Le fascinaba. Se volvía completamente loca con el movimiento de la
pollera. La agarraba con una mano, giraba… la dejaba caer. Se contagiaba de esa
libertad multiforme de la tela, de su vuelo y de aquella liviandad con la que
se movía.
Ahora la dejaba sola y volvía a girar para que se despliegue y luzca sus
colores. Dando dos, tres, cuatro vueltas que se prolongaban más allá de su
movimiento. Y de golpe… se clavaba firme en el piso. El ruedo caía prolijo
mientras el mundo seguía rodando, sin siquiera notar que ella estaba quieta.

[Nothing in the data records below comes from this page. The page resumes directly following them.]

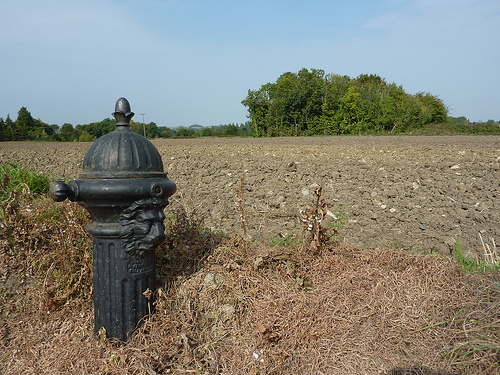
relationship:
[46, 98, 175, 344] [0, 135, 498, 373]
hydrant on hill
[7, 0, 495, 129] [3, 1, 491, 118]
cloud are in sky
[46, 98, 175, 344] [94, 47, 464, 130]
hydrant on hill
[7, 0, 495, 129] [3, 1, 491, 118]
cloud in sky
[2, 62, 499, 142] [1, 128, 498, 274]
forest surrounding farm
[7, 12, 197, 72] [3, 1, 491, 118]
cloud in sky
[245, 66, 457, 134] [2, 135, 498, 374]
trees surrounding a dry field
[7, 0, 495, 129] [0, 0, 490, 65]
cloud in sky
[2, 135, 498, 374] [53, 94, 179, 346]
dry field by hydrant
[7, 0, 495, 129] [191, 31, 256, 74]
cloud in sky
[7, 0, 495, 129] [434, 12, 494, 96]
cloud in sky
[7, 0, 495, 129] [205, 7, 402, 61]
cloud in sky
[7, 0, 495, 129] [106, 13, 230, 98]
cloud in blue sky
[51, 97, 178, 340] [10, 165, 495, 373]
pillar on hill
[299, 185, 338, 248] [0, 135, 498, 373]
weed on hill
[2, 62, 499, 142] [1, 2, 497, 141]
forest under sky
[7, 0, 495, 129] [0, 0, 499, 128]
cloud in sky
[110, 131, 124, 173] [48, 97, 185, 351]
line on post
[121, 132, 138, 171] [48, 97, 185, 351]
line on post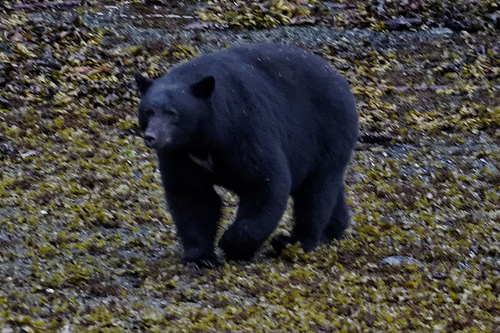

Lo esperaba… al mundo, a que terminara con su eufórica inercia para
tomar, con sus dos manos, el ruedo de la falda y llevarlo de un lado para el
otro. Creaba nuevas e irrepetibles formas que morían en el nacer de las
sucesivas.
Así jugó largo rato, divertida, imaginando que su escenario era la arena
y que el mar la aplaudía revuelto.
Se dejó caer con el viento y el agua de la orilla empapó su pollera.
Ahora era el vaivén con caracoles y sal que comenzaba a jugar con la tela,
mientras ella, espectadora, se volvía mar.